*WORK INSTRUCTIONS:*
Look below for the line that contains "Top Countries (%", then copy it and each following line exactly, through and including the line that contains "Corporates | 23.86 |".

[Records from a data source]
+-------+

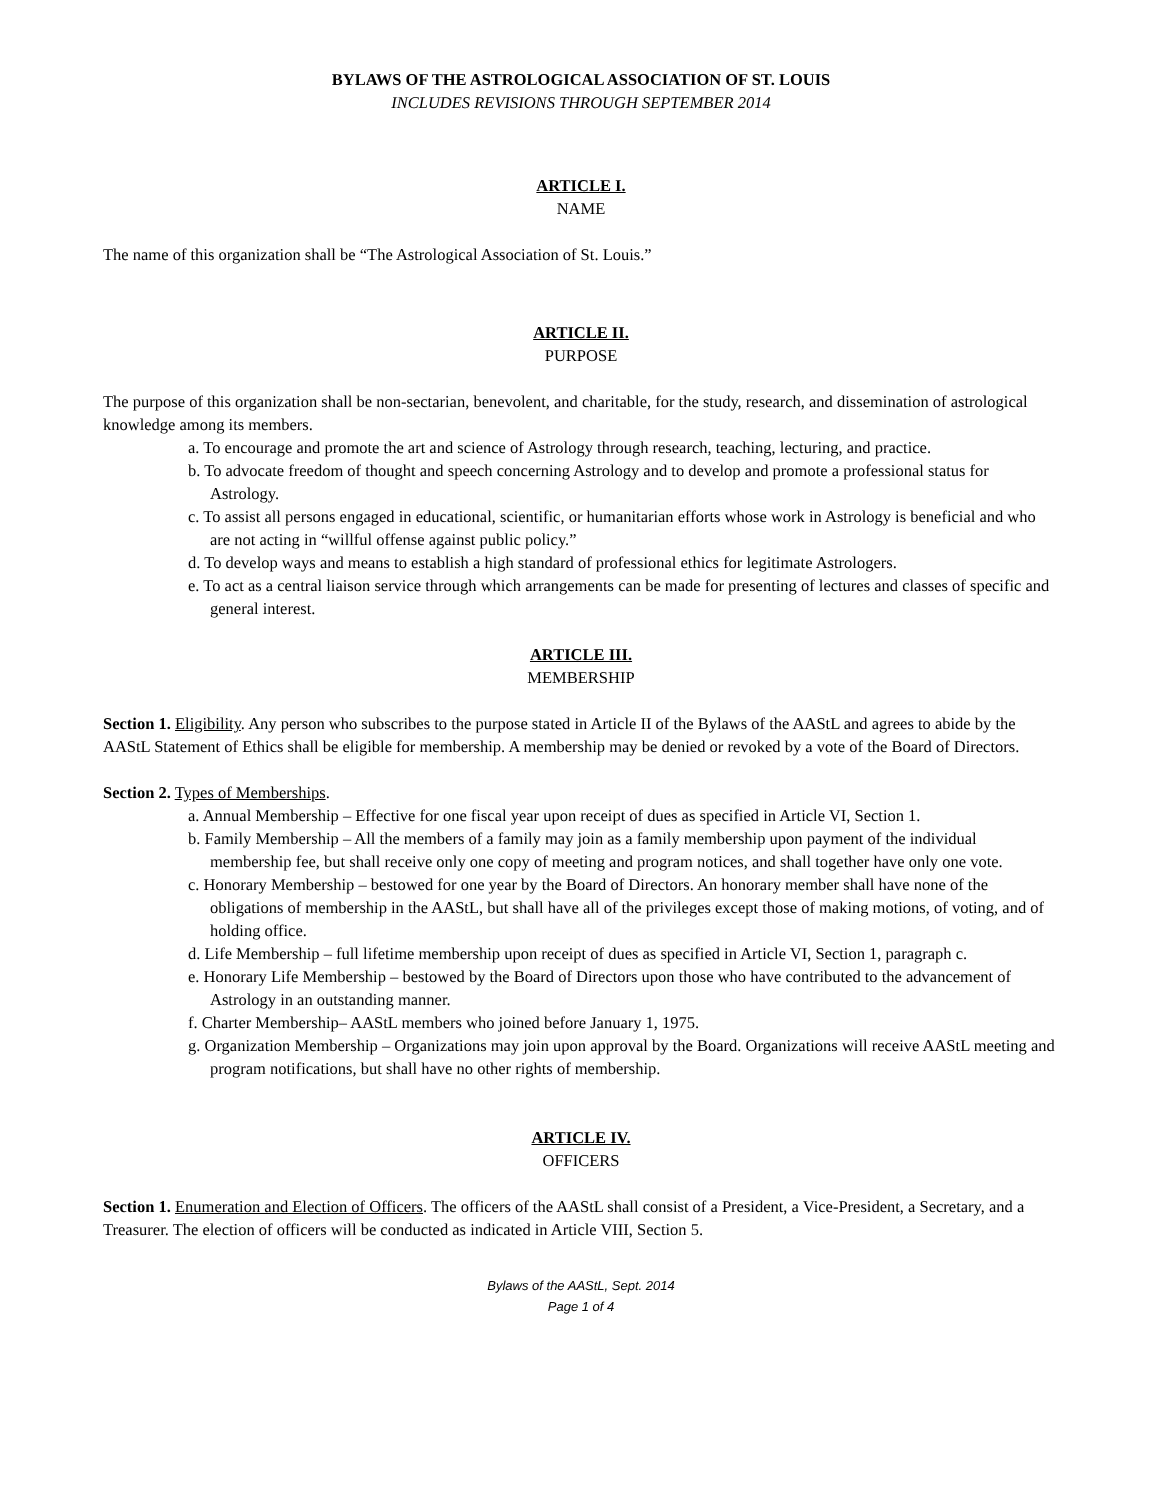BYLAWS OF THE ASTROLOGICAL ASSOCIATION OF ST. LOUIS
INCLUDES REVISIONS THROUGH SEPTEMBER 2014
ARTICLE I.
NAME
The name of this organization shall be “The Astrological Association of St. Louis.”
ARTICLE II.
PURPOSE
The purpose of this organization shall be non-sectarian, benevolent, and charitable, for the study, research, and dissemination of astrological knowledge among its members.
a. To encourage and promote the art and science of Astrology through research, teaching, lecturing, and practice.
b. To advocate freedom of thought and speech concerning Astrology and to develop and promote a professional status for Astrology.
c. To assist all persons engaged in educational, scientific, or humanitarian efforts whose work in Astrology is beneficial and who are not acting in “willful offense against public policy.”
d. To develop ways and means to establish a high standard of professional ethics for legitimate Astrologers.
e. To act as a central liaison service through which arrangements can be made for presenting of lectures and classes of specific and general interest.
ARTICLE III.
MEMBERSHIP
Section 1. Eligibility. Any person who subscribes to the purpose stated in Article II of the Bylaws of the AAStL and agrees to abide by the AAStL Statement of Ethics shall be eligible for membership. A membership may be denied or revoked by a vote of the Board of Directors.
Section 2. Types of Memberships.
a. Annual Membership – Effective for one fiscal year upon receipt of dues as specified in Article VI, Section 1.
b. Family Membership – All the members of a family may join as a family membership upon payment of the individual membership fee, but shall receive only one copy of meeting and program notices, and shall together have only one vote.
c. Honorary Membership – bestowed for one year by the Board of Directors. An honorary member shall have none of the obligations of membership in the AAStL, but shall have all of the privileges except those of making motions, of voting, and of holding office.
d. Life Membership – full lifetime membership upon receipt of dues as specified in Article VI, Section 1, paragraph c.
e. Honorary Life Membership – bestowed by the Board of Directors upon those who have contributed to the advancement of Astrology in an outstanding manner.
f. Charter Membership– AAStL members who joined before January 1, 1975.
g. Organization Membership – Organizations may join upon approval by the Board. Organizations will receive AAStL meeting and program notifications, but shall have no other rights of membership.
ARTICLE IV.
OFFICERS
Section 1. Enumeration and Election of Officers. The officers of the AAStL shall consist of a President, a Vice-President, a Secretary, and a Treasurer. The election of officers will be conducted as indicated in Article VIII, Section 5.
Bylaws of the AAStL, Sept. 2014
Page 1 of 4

+-------+

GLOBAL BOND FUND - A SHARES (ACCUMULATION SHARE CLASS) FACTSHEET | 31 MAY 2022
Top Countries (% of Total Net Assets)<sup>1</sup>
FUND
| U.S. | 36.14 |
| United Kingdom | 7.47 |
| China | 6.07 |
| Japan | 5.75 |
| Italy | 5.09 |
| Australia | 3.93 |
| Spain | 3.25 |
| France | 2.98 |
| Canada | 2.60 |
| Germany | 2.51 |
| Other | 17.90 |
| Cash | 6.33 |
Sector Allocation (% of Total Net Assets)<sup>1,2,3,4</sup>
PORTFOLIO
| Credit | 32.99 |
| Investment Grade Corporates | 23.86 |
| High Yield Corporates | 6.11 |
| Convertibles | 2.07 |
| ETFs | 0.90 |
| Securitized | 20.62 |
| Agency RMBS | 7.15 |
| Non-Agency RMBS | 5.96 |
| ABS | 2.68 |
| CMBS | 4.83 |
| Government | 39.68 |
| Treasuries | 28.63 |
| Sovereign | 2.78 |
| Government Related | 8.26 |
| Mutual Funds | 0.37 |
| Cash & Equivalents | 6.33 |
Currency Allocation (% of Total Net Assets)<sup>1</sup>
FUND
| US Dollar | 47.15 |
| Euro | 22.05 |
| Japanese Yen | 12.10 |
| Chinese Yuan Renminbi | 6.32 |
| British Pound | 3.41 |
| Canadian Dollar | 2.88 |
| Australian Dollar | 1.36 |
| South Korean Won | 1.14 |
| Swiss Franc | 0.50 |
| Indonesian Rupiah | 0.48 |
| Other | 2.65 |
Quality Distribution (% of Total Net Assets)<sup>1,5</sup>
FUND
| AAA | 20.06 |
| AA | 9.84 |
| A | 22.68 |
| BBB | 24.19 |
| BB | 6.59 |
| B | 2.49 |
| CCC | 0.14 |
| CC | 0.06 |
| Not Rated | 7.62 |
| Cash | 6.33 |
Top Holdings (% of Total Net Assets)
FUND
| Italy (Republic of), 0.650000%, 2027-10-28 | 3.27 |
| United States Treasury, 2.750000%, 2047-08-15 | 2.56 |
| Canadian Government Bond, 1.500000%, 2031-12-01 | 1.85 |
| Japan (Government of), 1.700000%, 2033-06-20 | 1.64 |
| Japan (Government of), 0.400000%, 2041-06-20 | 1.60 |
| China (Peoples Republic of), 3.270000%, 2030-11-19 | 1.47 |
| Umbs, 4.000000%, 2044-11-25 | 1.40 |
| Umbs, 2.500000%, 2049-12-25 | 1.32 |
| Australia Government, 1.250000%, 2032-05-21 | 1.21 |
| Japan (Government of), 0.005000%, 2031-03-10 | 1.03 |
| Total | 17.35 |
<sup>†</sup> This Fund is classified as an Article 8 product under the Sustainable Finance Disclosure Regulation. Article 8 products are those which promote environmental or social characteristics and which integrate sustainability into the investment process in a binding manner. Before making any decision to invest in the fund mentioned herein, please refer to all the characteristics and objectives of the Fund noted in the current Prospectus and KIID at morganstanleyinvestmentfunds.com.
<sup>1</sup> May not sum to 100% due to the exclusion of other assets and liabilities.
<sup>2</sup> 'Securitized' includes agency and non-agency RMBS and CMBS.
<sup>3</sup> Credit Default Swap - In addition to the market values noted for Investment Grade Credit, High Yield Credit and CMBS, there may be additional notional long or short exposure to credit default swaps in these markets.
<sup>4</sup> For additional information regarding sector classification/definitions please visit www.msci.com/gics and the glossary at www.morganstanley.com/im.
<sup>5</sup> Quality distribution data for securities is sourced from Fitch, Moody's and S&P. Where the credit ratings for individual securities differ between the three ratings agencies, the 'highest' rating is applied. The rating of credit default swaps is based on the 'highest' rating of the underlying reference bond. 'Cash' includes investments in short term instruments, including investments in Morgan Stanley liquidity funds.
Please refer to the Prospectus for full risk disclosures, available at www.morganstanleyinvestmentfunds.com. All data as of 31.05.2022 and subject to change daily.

+-------+

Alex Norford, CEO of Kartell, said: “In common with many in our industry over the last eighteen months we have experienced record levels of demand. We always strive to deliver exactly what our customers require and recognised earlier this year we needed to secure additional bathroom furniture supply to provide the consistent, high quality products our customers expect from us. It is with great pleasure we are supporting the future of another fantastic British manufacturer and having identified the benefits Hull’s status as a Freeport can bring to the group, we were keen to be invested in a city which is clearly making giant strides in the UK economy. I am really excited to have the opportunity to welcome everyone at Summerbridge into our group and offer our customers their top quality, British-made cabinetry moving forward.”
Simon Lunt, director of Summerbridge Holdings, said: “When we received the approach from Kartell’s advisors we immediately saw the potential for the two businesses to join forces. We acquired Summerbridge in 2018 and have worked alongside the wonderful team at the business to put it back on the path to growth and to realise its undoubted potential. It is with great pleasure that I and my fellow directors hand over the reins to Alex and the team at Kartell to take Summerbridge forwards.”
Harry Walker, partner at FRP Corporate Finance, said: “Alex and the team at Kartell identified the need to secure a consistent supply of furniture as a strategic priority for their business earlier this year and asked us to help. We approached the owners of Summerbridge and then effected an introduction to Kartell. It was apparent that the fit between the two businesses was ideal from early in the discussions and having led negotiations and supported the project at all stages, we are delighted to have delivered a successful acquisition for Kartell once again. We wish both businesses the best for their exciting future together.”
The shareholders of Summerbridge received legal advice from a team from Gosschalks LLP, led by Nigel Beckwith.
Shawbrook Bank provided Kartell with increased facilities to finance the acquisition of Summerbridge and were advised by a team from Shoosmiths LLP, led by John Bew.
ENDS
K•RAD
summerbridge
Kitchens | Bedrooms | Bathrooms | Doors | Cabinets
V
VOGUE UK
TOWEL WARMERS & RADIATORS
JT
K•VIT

+-------+

*RESPONSE FOR THIS EXERCISE:*
Top Countries (% of Total Net Assets)<sup>1</sup>
FUND
| U.S. | 36.14 |
| United Kingdom | 7.47 |
| China | 6.07 |
| Japan | 5.75 |
| Italy | 5.09 |
| Australia | 3.93 |
| Spain | 3.25 |
| France | 2.98 |
| Canada | 2.60 |
| Germany | 2.51 |
| Other | 17.90 |
| Cash | 6.33 |
Sector Allocation (% of Total Net Assets)<sup>1,2,3,4</sup>
PORTFOLIO
| Credit | 32.99 |
| Investment Grade Corporates | 23.86 |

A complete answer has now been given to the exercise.